Aqui no Brasil, os conservadores não querem que se discuta questões de gênero nas escolas. No tempo da ditadura, uma das frases que era pichada nos muros era “A palavra cão não morde”. Se eu falar em gripe, você não ficará gripado por causa disso. Os conservadores acham que, se os professores falarem em homossexualidade nas escolas, os estudantes vão se tornar homossexuais. Isso é assim porque dentro dos templos religiosos que eles frequentam, a homossexualidade é definida como algo perverso e imoral e o papel das mulheres é ficar numa posição secundária em relação ao homem. Para muita gente, a homossexualidade ainda é um tabu que não pode ser objeto de conversas nas escolas.

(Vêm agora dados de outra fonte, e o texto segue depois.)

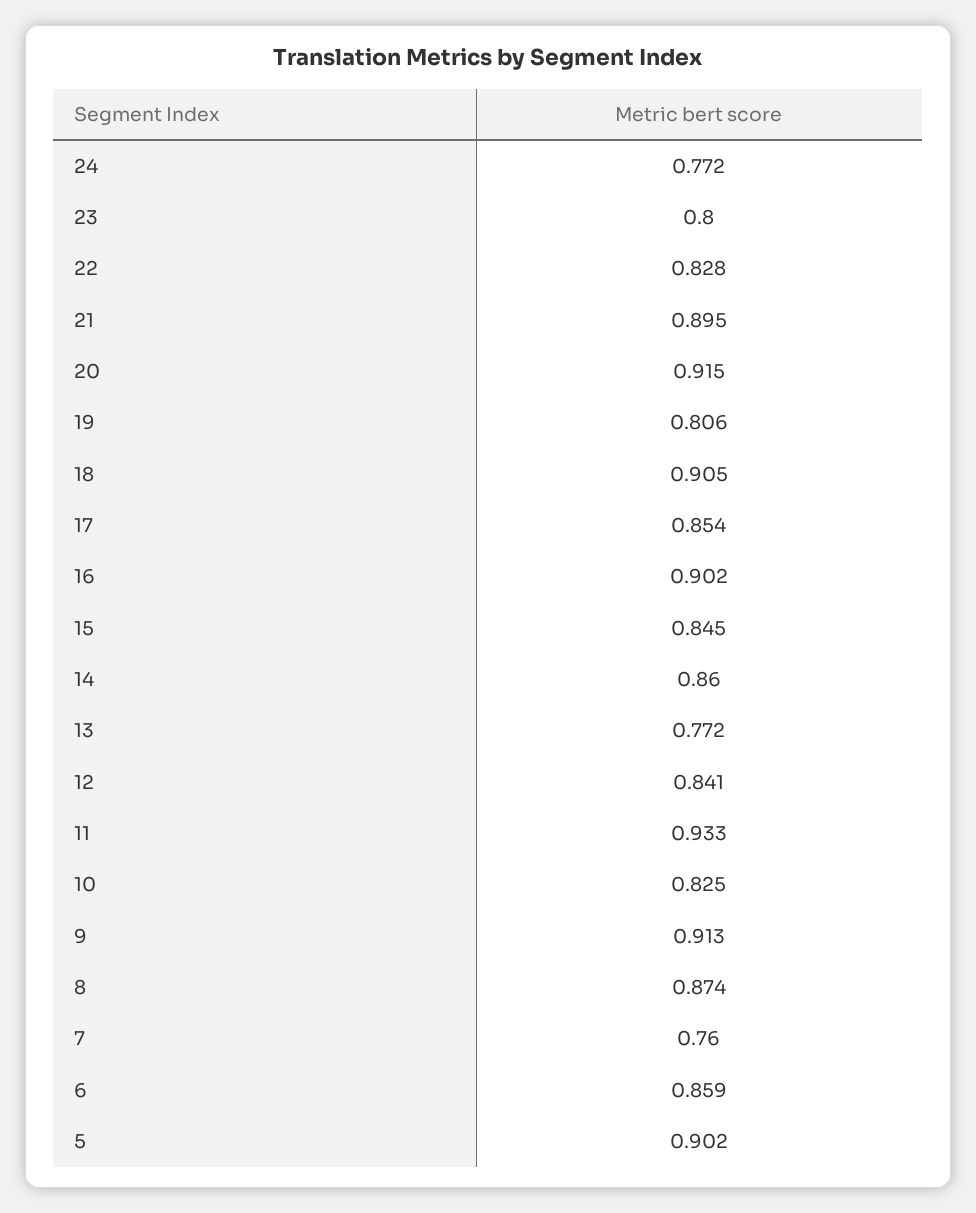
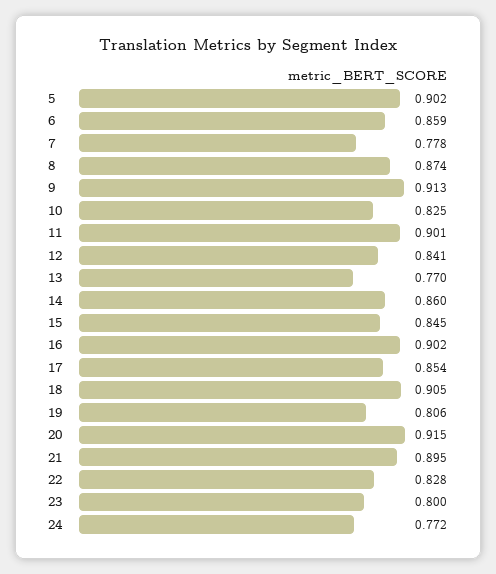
13: 0.772 -> 0.77
11: 0.933 -> 0.901
7: 0.76 -> 0.778

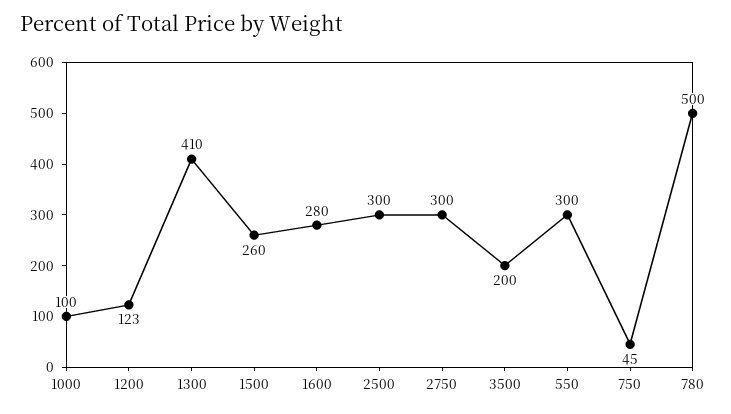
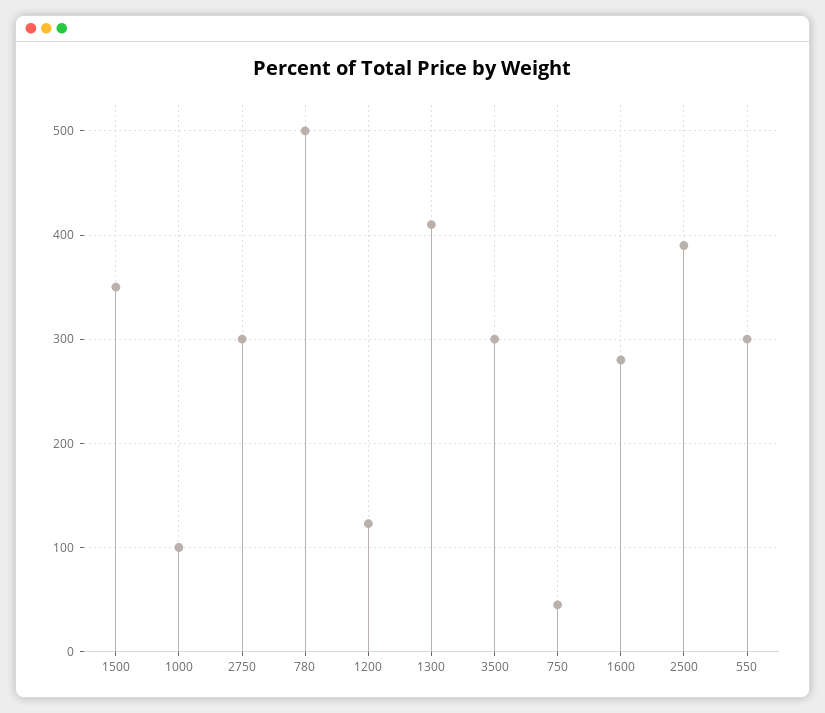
1500: 260 -> 350
2500: 300 -> 390
3500: 200 -> 300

A psiquiatria ainda não definiu nenhum diagnóstico para essas condutas discriminatórias. E, como já afirmei, esse diagnóstico só terá valor se ele for compatível com o crime. Alguém que é claustrofóbico, por exemplo, tem medo de andar de elevador e opta por subir as escadas quando precisa. Mas ele não sai dando pontapés no elevador, por ter medo de andar no mesmo. Por analogia, chamar determinada conduta de “homofobia” me parece uma denominação atenuada que acaba beneficiando o discriminador. No caso de alguém que ataca e é capaz de dar um tiro ou esfaquear um homossexual, isso está muito além de uma expressão de medo. Nós podemos ter medo de elevador e subir pelas escadas, como referi. O nome desse tipo de conduta é outro. Esse dito homofóbico acha que o problema está no homossexual e não reconhece que está nele próprio. Nós tempos problemas e doenças que reconhecemos e sabemos que temos, mas podemos ter doenças que não reconhecemos porque não conseguimos enxergá-las. No nosso psiquismo também temos situações, sintomas e doenças que a gente não reconhece que tem. Até o momento acreditamos que homofobia é o que se passa com o homossexual enquanto não se assume como tal ou “enquanto não sai do armário”. Este é realmente um tempo que há medo, de assumir a sua própria homossexualidade.